## TEXT EXCERPT
=== Begin Enclosure ===

But this time - although Dr Mahathir remains an influential figure in Malaysian politics - his remarks did not hold sufficient sway to strain bilateral ties.

Post-Mahathir, the leadership of both countries - Prime Minister Lee Hsien Loong and his Malaysian counterpart Najib Razak - have made significant efforts to build a bridge over past troubled waters.

"At the leadership level, things have only become better since Mahathir left, improving from (Abdullah Ahmad) Badawi, and getting better with Najib," says Dr Gregore Lopez, visiting fellow at Australian National University's political and social change department.

Many others agree. "The historic baggage of frosty ties in the 1980-2005 period has been largely set aside in the past four to eight years," says Mr P. K. Basu, Maybank Kim Eng regional head of research.

Bygones, be gone

ARGUABLY, at no other point in relations between the two countries has the path to building closer ties been more hurdle-free than now.

"Malaysia and Singapore are linked historically and socially, but the time is ripe for a tighter economic and financially symbiotic relationship to emerge," said Deutsche Bank's chief economist Taimur Baig.

It's a bond with far-reaching benefits, way beyond just the two countries.

Think Asean. As the two economies work on aligning their interests, there is hope that it will lead the way to Asean integration, says Mr Baig. By that, he means working towards a friction-free region with free flows of goods, services and capital.

=== End Enclosure ===

## EXERCISES
**a.** In the excerpt on Malaysia-Singapore ties, give the passage from "But this time" to "head of research." again, substituting "cross-border" for "bilateral".
**b.** Shorten the paragraph of the Malaysia-Singapore ties excerpt that begins "Think Asean", keeping its main facts.
You don't need the items that come next.

## SUPPLIED ENTRIES
=== Begin Enclosure ===

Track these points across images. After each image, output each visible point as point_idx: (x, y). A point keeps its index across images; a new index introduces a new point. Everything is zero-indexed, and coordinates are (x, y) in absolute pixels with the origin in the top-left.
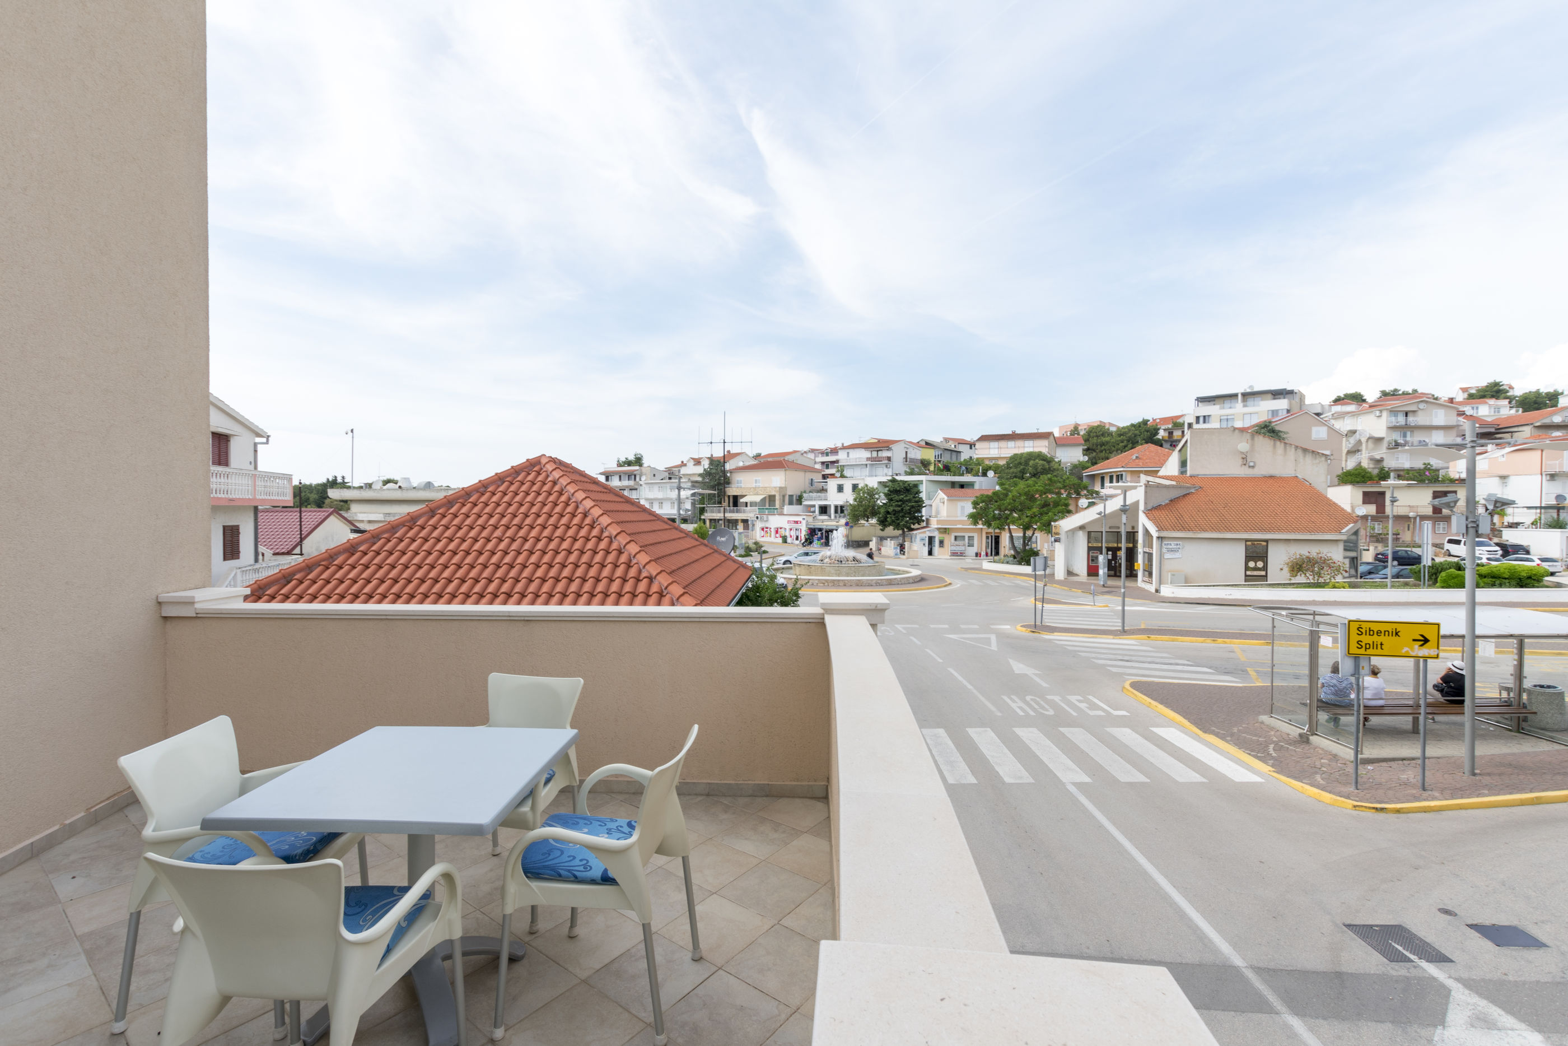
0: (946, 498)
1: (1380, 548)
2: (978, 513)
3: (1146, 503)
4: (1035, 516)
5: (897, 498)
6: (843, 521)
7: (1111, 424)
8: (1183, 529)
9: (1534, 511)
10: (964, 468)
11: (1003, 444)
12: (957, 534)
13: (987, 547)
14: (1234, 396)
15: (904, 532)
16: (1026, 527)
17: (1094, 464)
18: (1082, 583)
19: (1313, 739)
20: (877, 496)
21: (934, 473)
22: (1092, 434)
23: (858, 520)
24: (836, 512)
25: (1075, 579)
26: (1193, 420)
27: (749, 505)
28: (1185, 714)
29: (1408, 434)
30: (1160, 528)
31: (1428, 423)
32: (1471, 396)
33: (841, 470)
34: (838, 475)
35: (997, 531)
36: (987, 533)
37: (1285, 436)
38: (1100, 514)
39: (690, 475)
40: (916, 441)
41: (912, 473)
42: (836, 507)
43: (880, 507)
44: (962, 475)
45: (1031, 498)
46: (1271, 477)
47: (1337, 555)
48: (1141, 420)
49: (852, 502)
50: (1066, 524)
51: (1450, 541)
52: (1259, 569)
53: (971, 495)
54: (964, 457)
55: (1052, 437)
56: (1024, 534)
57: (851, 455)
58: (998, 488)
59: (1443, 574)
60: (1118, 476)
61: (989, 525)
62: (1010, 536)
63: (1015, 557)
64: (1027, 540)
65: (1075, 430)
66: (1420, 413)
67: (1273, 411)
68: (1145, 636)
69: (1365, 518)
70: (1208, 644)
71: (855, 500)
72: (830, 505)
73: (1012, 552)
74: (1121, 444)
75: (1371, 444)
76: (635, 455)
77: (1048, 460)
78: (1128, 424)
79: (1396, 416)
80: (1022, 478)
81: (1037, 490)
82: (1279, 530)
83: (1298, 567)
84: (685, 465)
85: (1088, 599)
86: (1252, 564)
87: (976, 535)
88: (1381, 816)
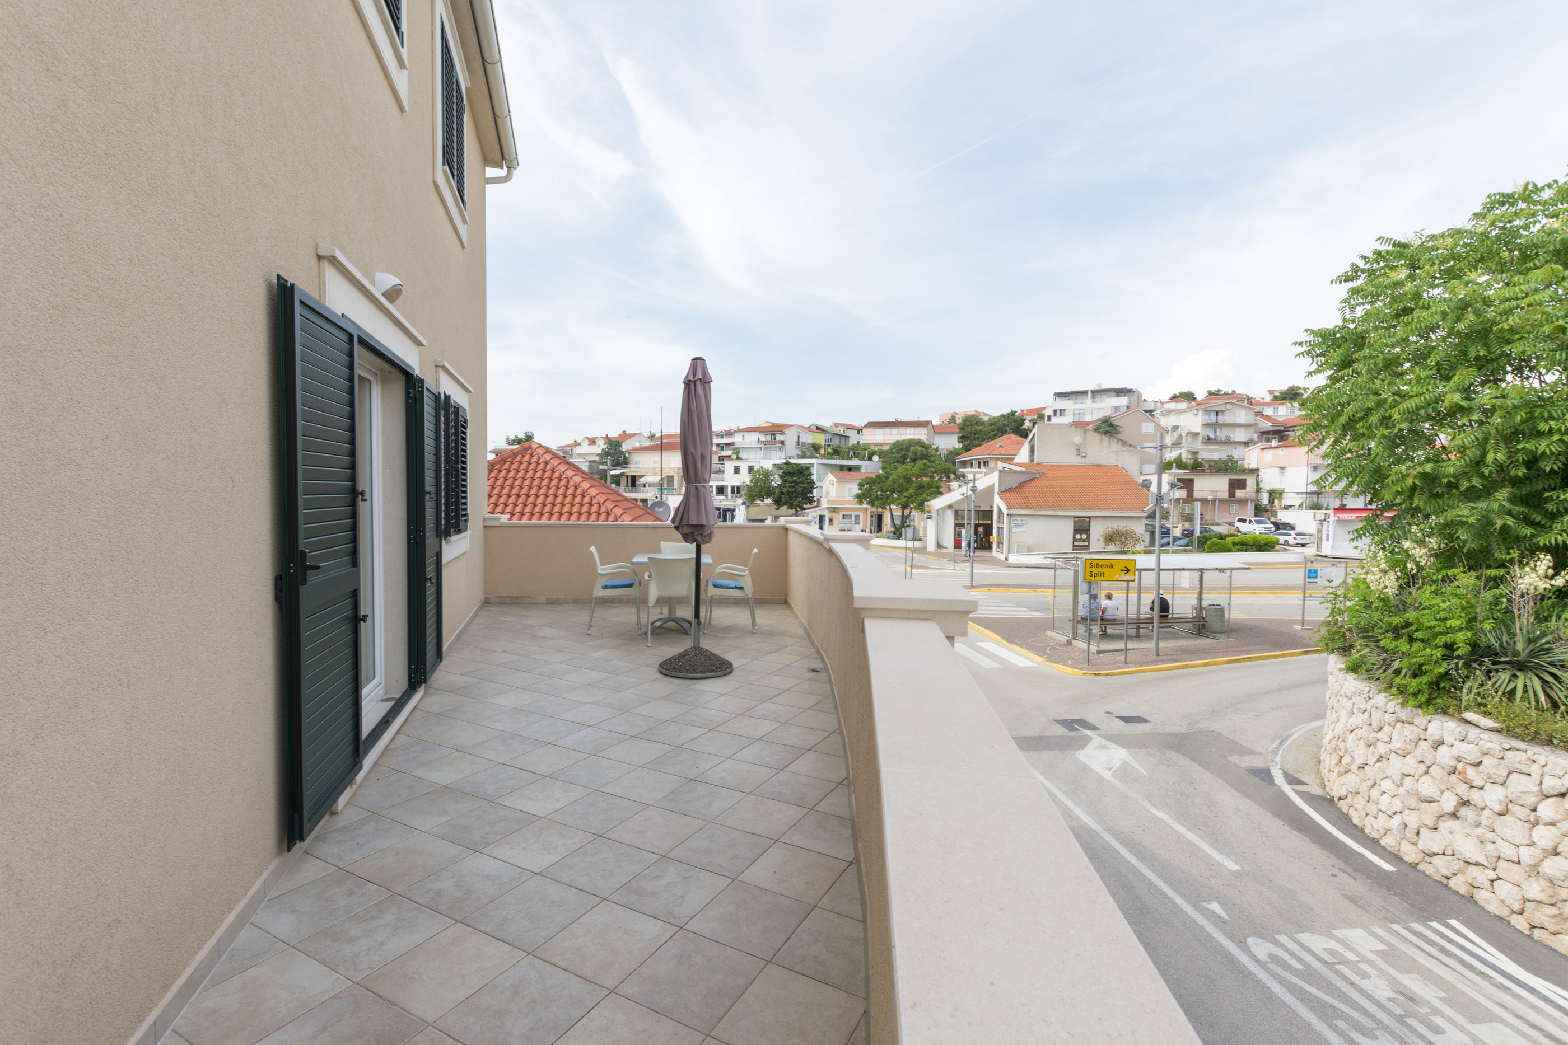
0: (835, 480)
1: (1187, 525)
2: (863, 494)
3: (1000, 486)
4: (912, 496)
5: (791, 479)
6: (740, 501)
7: (985, 414)
8: (1027, 507)
9: (1301, 496)
10: (851, 453)
11: (887, 430)
12: (845, 513)
13: (871, 525)
14: (1084, 393)
15: (797, 511)
16: (904, 507)
17: (967, 450)
18: (949, 554)
19: (1074, 642)
20: (772, 478)
21: (824, 457)
22: (967, 423)
23: (754, 500)
24: (733, 492)
25: (944, 551)
26: (1051, 413)
27: (647, 485)
28: (1000, 634)
29: (1218, 430)
30: (1010, 507)
31: (1232, 422)
32: (1276, 398)
33: (737, 451)
34: (734, 457)
35: (880, 510)
36: (871, 512)
37: (1120, 430)
38: (963, 494)
39: (585, 454)
40: (807, 426)
41: (803, 457)
42: (733, 488)
43: (774, 488)
44: (850, 459)
45: (909, 481)
46: (1099, 465)
47: (1139, 528)
48: (1010, 411)
49: (748, 483)
50: (936, 504)
51: (1240, 520)
52: (1084, 541)
53: (858, 477)
54: (852, 442)
55: (930, 425)
56: (903, 512)
57: (746, 438)
58: (881, 471)
59: (1209, 542)
60: (984, 462)
61: (873, 505)
62: (892, 514)
63: (894, 533)
64: (904, 518)
65: (953, 419)
66: (1227, 413)
67: (1116, 407)
68: (986, 589)
69: (1177, 501)
70: (1031, 594)
71: (751, 481)
72: (727, 486)
73: (893, 529)
74: (992, 433)
75: (1189, 439)
76: (526, 433)
77: (926, 447)
78: (999, 414)
79: (1209, 415)
80: (903, 463)
81: (913, 474)
82: (1099, 509)
83: (1110, 538)
84: (579, 444)
85: (951, 565)
86: (1078, 536)
87: (861, 514)
88: (1098, 677)
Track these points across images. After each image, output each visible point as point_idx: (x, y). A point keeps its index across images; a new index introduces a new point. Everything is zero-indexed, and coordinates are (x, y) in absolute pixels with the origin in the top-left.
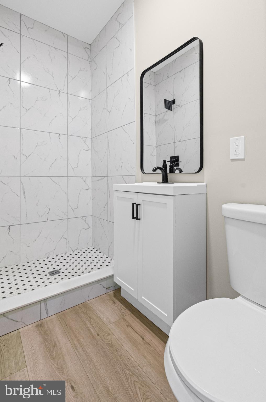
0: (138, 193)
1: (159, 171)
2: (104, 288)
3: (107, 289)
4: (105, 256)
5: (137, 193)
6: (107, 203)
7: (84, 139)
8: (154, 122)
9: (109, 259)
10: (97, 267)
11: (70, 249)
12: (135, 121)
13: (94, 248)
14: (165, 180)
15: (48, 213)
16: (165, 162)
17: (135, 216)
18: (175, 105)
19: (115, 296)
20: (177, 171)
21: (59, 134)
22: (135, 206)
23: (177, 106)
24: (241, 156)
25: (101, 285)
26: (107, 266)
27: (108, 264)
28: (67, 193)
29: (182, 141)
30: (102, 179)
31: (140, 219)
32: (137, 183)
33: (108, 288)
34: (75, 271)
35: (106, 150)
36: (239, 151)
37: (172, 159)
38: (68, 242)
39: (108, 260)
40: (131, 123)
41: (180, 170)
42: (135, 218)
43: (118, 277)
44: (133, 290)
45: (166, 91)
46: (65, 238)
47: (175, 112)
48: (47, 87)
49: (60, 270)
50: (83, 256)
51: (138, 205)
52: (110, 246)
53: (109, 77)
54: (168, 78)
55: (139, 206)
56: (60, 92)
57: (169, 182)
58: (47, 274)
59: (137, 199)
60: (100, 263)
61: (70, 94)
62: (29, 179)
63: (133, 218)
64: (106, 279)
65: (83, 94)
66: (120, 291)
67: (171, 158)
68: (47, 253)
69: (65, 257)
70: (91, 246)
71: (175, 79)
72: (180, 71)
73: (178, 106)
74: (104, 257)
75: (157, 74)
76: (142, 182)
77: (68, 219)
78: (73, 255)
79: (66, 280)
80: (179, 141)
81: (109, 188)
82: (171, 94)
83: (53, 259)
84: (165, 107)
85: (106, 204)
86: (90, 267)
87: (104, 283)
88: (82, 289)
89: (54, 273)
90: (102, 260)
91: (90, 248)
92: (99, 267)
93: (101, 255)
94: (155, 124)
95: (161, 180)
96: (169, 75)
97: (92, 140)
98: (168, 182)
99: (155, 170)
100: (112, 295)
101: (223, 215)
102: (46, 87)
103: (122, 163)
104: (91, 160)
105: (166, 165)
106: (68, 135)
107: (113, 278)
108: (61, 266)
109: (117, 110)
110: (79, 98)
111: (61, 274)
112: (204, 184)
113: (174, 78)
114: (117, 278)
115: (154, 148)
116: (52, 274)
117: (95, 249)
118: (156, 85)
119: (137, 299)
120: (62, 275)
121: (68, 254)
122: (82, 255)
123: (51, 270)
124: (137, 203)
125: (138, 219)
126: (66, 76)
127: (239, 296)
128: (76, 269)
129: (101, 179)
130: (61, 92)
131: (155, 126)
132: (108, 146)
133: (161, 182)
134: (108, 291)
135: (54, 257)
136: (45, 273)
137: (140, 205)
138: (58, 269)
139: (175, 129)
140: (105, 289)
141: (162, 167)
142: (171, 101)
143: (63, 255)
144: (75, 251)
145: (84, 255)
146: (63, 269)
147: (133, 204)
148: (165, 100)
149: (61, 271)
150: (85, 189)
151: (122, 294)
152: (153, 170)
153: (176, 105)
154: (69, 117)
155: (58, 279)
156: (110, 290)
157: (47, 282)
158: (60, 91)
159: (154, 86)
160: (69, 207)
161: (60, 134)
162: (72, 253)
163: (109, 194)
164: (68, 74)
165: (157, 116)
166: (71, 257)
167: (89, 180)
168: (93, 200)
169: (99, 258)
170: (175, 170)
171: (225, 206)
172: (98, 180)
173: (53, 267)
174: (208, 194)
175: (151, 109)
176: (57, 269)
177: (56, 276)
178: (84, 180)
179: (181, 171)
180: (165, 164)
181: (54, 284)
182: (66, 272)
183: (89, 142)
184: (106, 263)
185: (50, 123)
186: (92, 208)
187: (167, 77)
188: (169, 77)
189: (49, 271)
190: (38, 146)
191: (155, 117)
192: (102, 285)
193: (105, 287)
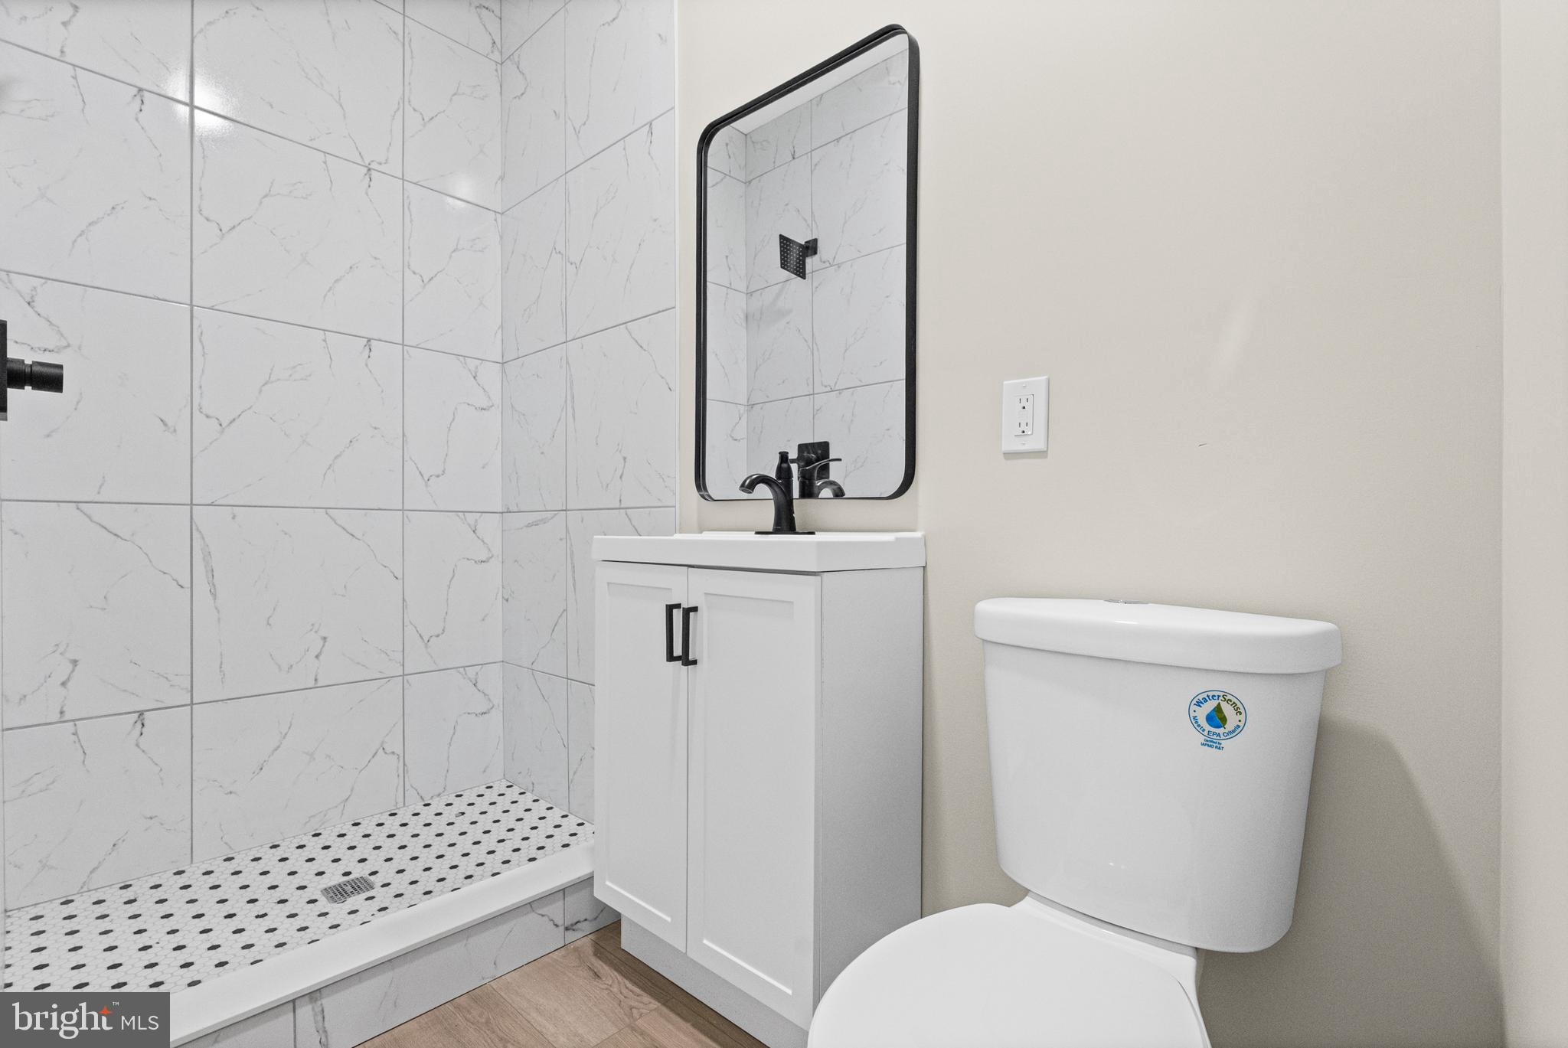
0: (690, 569)
1: (763, 491)
2: (557, 926)
3: (567, 929)
4: (557, 813)
5: (686, 568)
6: (565, 610)
7: (472, 364)
8: (742, 316)
9: (573, 820)
10: (524, 855)
11: (410, 792)
12: (674, 308)
13: (511, 786)
14: (785, 523)
15: (317, 657)
16: (784, 457)
17: (678, 651)
18: (816, 258)
19: (599, 951)
20: (827, 493)
21: (366, 340)
22: (678, 615)
23: (824, 262)
24: (1036, 443)
25: (546, 918)
26: (566, 846)
27: (567, 840)
28: (400, 576)
29: (840, 391)
30: (544, 521)
31: (695, 662)
32: (680, 533)
33: (572, 925)
34: (434, 874)
35: (562, 410)
36: (1030, 425)
37: (805, 454)
38: (404, 765)
39: (570, 824)
40: (659, 312)
41: (835, 487)
42: (678, 658)
43: (612, 882)
44: (669, 919)
45: (787, 205)
46: (393, 753)
47: (815, 284)
48: (314, 144)
49: (372, 878)
50: (467, 818)
51: (687, 612)
52: (575, 773)
53: (577, 133)
54: (794, 158)
55: (692, 614)
56: (369, 170)
57: (797, 530)
58: (317, 895)
59: (684, 589)
60: (537, 838)
61: (414, 181)
62: (234, 518)
63: (671, 657)
64: (563, 891)
65: (464, 187)
66: (620, 933)
67: (802, 448)
68: (313, 816)
69: (392, 825)
70: (500, 780)
71: (816, 165)
72: (838, 140)
73: (827, 265)
74: (554, 817)
75: (753, 142)
76: (701, 533)
77: (404, 675)
78: (427, 815)
79: (399, 913)
80: (828, 389)
81: (572, 553)
82: (805, 220)
83: (342, 835)
84: (782, 264)
85: (561, 615)
86: (499, 857)
87: (555, 910)
88: (468, 937)
89: (349, 889)
90: (546, 828)
91: (496, 786)
92: (534, 853)
93: (540, 809)
94: (744, 324)
95: (769, 522)
96: (796, 150)
97: (504, 371)
98: (795, 530)
99: (749, 486)
100: (590, 950)
101: (979, 636)
102: (309, 144)
103: (625, 459)
104: (500, 448)
105: (789, 470)
106: (403, 345)
107: (592, 885)
108: (375, 861)
109: (605, 259)
110: (450, 200)
111: (376, 892)
112: (918, 534)
113: (814, 163)
114: (608, 883)
115: (742, 412)
116: (338, 893)
117: (516, 790)
118: (750, 182)
119: (684, 952)
120: (383, 896)
121: (404, 815)
122: (463, 814)
123: (334, 878)
124: (685, 605)
125: (687, 660)
126: (398, 109)
127: (1027, 897)
128: (441, 868)
129: (542, 520)
130: (373, 172)
131: (745, 330)
132: (569, 397)
133: (771, 529)
134: (572, 936)
135: (347, 828)
136: (307, 895)
137: (695, 609)
138: (365, 873)
139: (816, 344)
140: (562, 929)
141: (774, 477)
142: (803, 243)
143: (384, 818)
144: (434, 803)
145: (472, 814)
146: (387, 873)
147: (670, 609)
148: (782, 237)
149: (377, 880)
150: (477, 560)
151: (629, 942)
152: (743, 485)
153: (821, 261)
154: (408, 272)
155: (367, 909)
156: (579, 935)
157: (319, 926)
158: (370, 167)
159: (743, 185)
160: (409, 629)
161: (369, 340)
162: (419, 808)
163: (574, 578)
164: (406, 103)
165: (751, 294)
166: (416, 825)
167: (490, 527)
168: (507, 600)
169: (531, 819)
170: (820, 488)
171: (985, 607)
172: (527, 526)
173: (341, 867)
174: (929, 568)
175: (731, 266)
176: (358, 876)
177: (356, 901)
178: (469, 525)
179: (839, 493)
180: (784, 465)
181: (351, 931)
182: (400, 884)
183: (491, 375)
184: (562, 836)
185: (329, 291)
186: (504, 632)
187: (791, 158)
188: (797, 155)
189: (325, 886)
190: (272, 382)
191: (744, 296)
192: (548, 917)
193: (560, 922)
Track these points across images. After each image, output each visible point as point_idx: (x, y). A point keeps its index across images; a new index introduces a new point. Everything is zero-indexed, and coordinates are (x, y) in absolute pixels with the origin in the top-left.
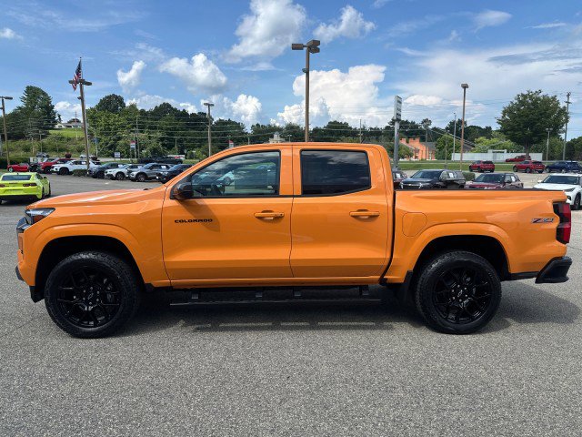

=== End Enclosure ===

## RESULTS FOR EACH TASK
**a.**
But this time - although Dr Mahathir remains an influential figure in Malaysian politics - his remarks did not hold sufficient sway to strain cross-border ties.

Post-Mahathir, the leadership of both countries - Prime Minister Lee Hsien Loong and his Malaysian counterpart Najib Razak - have made significant efforts to build a bridge over past troubled waters.

"At the leadership level, things have only become better since Mahathir left, improving from (Abdullah Ahmad) Badawi, and getting better with Najib," says Dr Gregore Lopez, visiting fellow at Australian National University's political and social change department.

Many others agree. "The historic baggage of frosty ties in the 1980-2005 period has been largely set aside in the past four to eight years," says Mr P. K. Basu, Maybank Kim Eng regional head of research.

**b.** Mr Baig hopes that as the two economies align their interests, they will lead the way to Asean integration: a friction-free region with free flows of goods, services and capital.